Uganda AIDS Commission - Thank you for the invitation
Scaling Up Through Partnerships: Overcoming Obstacles to Implementation
“The HIV Implementers conference has set June’s meeting in Kampala to help partners:
- exchange lessons learned and best practices in the scale-up of HIV/AIDS programs
- focus on building the capacity of local prevention, treatment, and care programs
- enhancing quality
- promote coordination among partners.
Dialogue about future directions of HIV/AIDS programs, with a strong emphasis on:
- implementation best practices, and
- the identification of critical barriers”.
Hope Clinic Lukuli is an example of partnerships between: a CBO that became an NGO; local village and city councils; the national Ministry of Health; Ugandan and international companies; and Uganda and international health NGO and development agencies. We say thank you to Patrick Mutabwire and Elizabeth Mushabe who were willing to hear about Hope Clinic's work and agreed that we were a valuable example for the conference to learn about.
Scaling up of health services must be a balance between huge and under-served demand among the community and the technical, human and financial capacity of the health service point that the community relies upon. Hope Clinic developed a network of implementation partners to gradually expand the clinic’s in-house services and to serve the community through collaborations until it was technically and financially capable itself. The financial capacity includes fees from out-patients, sponsorship of health services by Ugandan companies and using community resources to equip and improve the clinic.

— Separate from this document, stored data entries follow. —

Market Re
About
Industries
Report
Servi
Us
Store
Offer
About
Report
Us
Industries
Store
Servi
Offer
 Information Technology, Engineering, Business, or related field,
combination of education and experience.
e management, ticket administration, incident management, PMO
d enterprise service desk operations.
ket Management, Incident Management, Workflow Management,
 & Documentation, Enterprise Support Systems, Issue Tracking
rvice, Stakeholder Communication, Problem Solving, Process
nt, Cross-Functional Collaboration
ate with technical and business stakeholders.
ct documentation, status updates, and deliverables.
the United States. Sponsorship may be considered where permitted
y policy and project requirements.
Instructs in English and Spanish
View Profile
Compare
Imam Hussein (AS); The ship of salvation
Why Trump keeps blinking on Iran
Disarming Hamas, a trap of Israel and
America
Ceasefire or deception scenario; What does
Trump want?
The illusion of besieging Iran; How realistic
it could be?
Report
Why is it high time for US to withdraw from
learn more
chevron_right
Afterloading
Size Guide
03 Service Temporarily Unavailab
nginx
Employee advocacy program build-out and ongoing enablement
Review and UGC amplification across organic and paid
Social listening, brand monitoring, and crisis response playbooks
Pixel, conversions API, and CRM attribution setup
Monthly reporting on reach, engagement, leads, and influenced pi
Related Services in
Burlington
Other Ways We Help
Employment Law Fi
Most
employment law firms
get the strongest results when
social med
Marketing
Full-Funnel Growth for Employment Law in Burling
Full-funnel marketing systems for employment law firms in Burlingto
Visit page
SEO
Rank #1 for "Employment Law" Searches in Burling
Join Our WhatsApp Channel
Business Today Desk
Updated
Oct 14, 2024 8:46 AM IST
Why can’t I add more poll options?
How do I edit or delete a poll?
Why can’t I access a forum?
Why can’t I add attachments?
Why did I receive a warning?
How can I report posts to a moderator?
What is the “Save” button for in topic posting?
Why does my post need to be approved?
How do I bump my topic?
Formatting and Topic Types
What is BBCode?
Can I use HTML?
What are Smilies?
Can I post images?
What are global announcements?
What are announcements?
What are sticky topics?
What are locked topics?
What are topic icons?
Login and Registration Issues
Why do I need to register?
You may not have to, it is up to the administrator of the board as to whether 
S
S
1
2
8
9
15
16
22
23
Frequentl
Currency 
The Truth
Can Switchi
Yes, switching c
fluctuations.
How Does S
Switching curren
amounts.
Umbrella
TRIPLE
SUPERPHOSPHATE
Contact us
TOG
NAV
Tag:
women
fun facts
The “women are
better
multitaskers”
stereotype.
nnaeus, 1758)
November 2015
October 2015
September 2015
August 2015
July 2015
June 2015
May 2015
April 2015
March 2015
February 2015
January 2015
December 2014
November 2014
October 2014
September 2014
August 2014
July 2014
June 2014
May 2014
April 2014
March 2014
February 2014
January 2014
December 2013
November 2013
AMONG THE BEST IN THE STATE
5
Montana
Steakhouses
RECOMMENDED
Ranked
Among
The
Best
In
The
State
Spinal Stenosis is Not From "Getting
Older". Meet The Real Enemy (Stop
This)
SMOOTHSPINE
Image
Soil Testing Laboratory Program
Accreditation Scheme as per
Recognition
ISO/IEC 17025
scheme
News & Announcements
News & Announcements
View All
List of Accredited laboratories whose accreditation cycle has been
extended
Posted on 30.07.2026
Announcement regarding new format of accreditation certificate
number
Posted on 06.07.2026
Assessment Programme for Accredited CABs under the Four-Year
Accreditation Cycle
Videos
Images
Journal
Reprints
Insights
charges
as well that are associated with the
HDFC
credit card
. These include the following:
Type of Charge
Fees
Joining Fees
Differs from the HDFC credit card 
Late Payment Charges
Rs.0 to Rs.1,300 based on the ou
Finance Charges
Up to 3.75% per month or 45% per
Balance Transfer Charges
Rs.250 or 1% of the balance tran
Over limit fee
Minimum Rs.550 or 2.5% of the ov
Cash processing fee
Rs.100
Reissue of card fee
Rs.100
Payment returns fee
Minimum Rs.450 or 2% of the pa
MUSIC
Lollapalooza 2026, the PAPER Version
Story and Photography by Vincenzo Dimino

Building capacity has also been a coordinated effort to ensure that best practices are adopted and partnerships provide training and mentoring to health providers and peer educators as well as the service for the client. Hope Clinic Lukuli is a general practice health facility encompassing:
- childhood illnesses, especially fevers and other causes of dehydration;
- maternity care including RH, FP, ANC and deliveries and neo-natal care;
- out-patients consultations, laboratory examinations and treatment;
- comprehensive and integrated HIV services from mobilisation and testing to ARV.
The community served by Hope Clinic requires broad medical services and the capacity of Hope Clinic had to be steadily built to address their needs – no government staffed site exists within 3km of Hope Clinic and yet close to 100,000 people reside in that area. The good relationship that the clinic has built with the community and popular opinion leaders means that we are trusted for quality and genuine interest in people’s wellbeing. Using an established CBO/ NGO is the simplest way to scale up HIV service delivery.
The scaling up through partnerships has been the means to build our specific capacity for HIV services. The incremental growth of HIV services has relied on identifying the partner with the best practices, engaging them to recognise that the Hope Clinic and its community needs their services and negotiating the mechanism for an implementation partnership.